For most of my Christian life, I was taught to rely upon Revealed Theology. My belief in God, and all my understandings about him, were sourced in the Bible texts. This was the only “safe” approach. I regarded the Bible as God’s message to man. My own Reformed background instructed me that we could know nothing about God except what he chose to reveal to us through the avenues of special revelation: The Scriptures and our personal spiritual experiences (the Holy Spirit).

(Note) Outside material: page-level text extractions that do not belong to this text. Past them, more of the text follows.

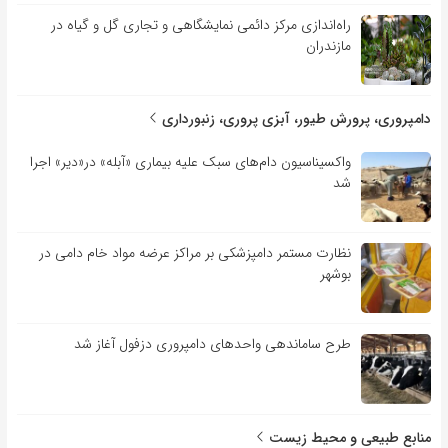
راه‌اندازی مرکز دائمی نمایشگاهی و تجاری گل و گیاه در
مازندران
دامپروری، پرورش طیور، آبزی پروری، زنبورداری
واکسیناسیون دام‌های سبک علیه بیماری «آبله» در«دیر» اجرا
شد
نظارت مستمر دامپزشکی بر مراکز عرضه مواد خام دامی در
بوشهر
طرح ساماندهی واحدهای دامپروری دزفول آغاز شد
منابع طبیعی و محیط زیست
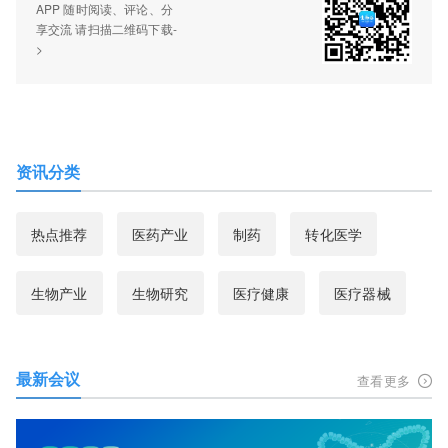
APP 随时阅读、评论、分
享交流 请扫描二维码下载-
>
资讯分类
热点推荐
医药产业
制药
转化医学
生物产业
生物研究
医疗健康
医疗器械
最新会议
查看更多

All of this changed for me when my study of the natural world began to turn up data which was often at odds with the story told in the Scriptures. Big Bang cosmology, entropy dating back to the beginning of time, billions of years of evolutionary struggle and massive quantities of death and species extinction all preceding Adam and Eve, powerful geological evidence that the earth was never inundated à la the world-wide Flood of Noah; these things, and many more, demonstrated that the Bible must be read differently than I was accustomed to reading it. They touch directly upon the historical narrative; and by extension, they effect many traditional theological assumptions. They strongly suggest new understandings about the Creator of this Cosmos. Most of this data, unavailable to previous generations, results in understandings which, when placed alongside the Bible, alter, enhance and expand upon Christian Theology.
Thus, my personal journey lead me to rely heavily upon Natural Theology. My thoughts about the nature of God, what he is doing with this created order, the narrative of which we are a part ... all of these things are informed as much by observations of nature and the application of reason as by Scripture. Michael Dowd calls this “Public Revelation” (that which can be known by all) as opposed to “Private Revelation” (that which can only be learned through special revelation.) While the Reformers might have allowed for some input from nature, such input would merely supplement a full systematic theology derived from Scripture alone. On the other hand, Natural Theology advocates may include the “private revelation” of Scripture and spiritual experience, but only as they are guided to do so through their reasoned approach to Theology.